Let me note that I call this idea “Advanced Empathy” for a reason. Both my friend and I are extremely practiced healers who have spent years cultivating healthy boundaries and learning how to safely move powerful energies. Most empathic people, when they discover that their capacity for empathy makes them susceptible to the feelings of others around them, take steps to learn how to protect themselves from being overwhelmed (Separation: #4 on the list above). This is both a totally reasonable and completely necessary tool for forming constructive boundaries. I remember learning in my late teens and early twenties that having solid energetic boundaries was the only way for me to comfortably live in the world.

But what is the true purpose of empathy? Humans evolved as a cooperative species in which the survival of the group depended on each individual feeling connected to the community, cared for and invested in the well-being of others in the tribe. We’ve moved beyond some of the nitty-gritty aspects of survival, but still, feeling other peoples’ emotions is essential to the human experience. It is when a person doesn’t have empathy for other beings that they are capable of unkindness, inflicting pain, cruelty, murder or genocide. The purpose of empathy, then, has to do with not only sensing the feelings of other people, but with using it as a means of connection and healing, rather than as a cause for separation.

And it is only through “Advanced Empathy” that we can go about healing some of the massive wounds that exist in the collective consciousness. When I learned about my acquaintance who ended her life, I used empathy to offer healing not only to her, but to all those who grieved for her passing. And really, to all those who needed help moving the energy of grief. When my friend experienced her healing and release of sexual shame, then felt the energy of the sexual shame of all women moving through her, she was using empathy to heal the feminine collective consciousness.
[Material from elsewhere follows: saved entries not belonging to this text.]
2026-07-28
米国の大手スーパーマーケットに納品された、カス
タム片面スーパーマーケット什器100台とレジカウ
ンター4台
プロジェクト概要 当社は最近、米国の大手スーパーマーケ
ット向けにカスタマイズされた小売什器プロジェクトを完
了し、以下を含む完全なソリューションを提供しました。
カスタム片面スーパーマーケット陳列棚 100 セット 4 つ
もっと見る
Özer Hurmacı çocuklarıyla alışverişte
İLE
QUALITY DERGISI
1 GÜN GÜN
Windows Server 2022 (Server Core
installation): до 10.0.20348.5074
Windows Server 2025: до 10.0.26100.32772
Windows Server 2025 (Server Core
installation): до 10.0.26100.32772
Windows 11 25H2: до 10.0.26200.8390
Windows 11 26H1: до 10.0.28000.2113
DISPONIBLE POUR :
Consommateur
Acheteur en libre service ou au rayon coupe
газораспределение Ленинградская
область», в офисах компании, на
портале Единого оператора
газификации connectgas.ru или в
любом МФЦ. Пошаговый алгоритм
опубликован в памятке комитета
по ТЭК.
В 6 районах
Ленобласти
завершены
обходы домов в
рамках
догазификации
When I channeled Joan of Arc a few months ago and felt the energy ripping through me, I was offering healing by holding empathy and transmuting the wounds of all those who had suffered, who had lived in fear or who had been killed for revealing who they really were. That’s another story in itself, but there’s the short version for now.
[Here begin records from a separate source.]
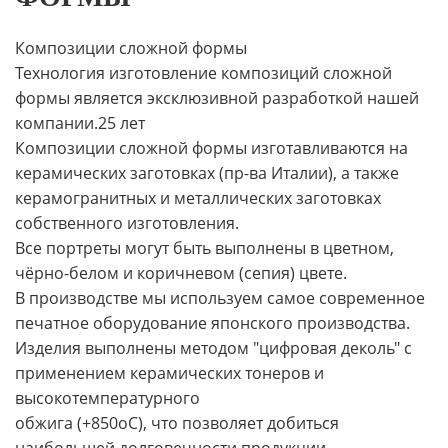
Композиции сложной формы
Технология изготовление композиций сложной
формы является эксклюзивной разработкой нашей
компании.25 лет
Композиции сложной формы изготавливаются на
керамических заготовках (пр-ва Италии), а также
керамогранитных и металлических заготовках
собственного изготовления.
Все портреты могут быть выполнены в цветном,
чёрно-белом и коричневом (сепия) цвете.
В производстве мы используем самое современное
печатное оборудование японского производства.
Изделия выполнены методом "цифровая деколь" с
применением керамических тонеров и
высокотемпературного
обжига (+850oС), что позволяет добиться
наибольшей долговечности продукции.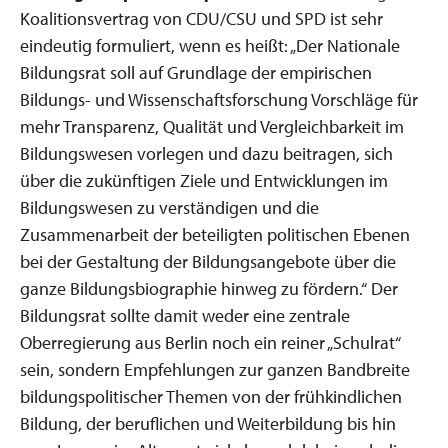
Koalitionsvertrag von CDU/CSU und SPD ist sehr
eindeutig formuliert, wenn es heißt: „Der Nationale
Bildungsrat soll auf Grundlage der empirischen
Bildungs- und Wissenschaftsforschung Vorschläge für
mehr Transparenz, Qualität und Vergleichbarkeit im
Bildungswesen vorlegen und dazu beitragen, sich
über die zukünftigen Ziele und Entwicklungen im
Bildungswesen zu verständigen und die
Zusammenarbeit der beteiligten politischen Ebenen
bei der Gestaltung der Bildungsangebote über die
ganze Bildungsbiographie hinweg zu fördern.“ Der
Bildungsrat sollte damit weder eine zentrale
Oberregierung aus Berlin noch ein reiner „Schulrat“
sein, sondern Empfehlungen zur ganzen Bandbreite
bildungspolitischer Themen von der frühkindlichen
Bildung, der beruflichen und Weiterbildung bis hin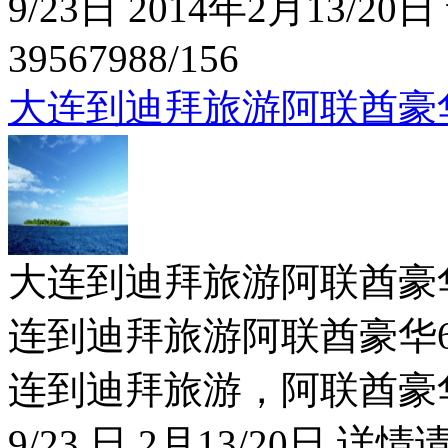
9/23日 2014年2月13/2
39567988/156
大连到迪拜旅游阿联酋豪
大连到迪拜旅游阿联酋豪华6日特价
连到迪拜旅游阿联酋豪华6日
连到迪拜旅游，阿联酋豪华6
9/23 日 2月13/20日 详情请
Where do we go from here? Learning healthy and constructive boundaries is always a good thing. People who can hold a safe energetic container and who have practiced a high degree of self-awareness will be in a great position to take empathy to the next level. There are so many wounds that exist in the collective consciousness, and the more that we can transmute this energy into healing, the better. The times I have worked with channeling empathy for healing of the collective, it was pulled out of me unconsciously. My personal goal is to move into a place of conscious empowerment around empathy, when I can use my healthy, grounded boundaries and say, “I recognize the wounding of the collective consciousness and, knowing and trusting in my capacity to let it flow through me, I give permission for it to do so in order to transmute this energy on behalf of these people and for the benefit of all beings.”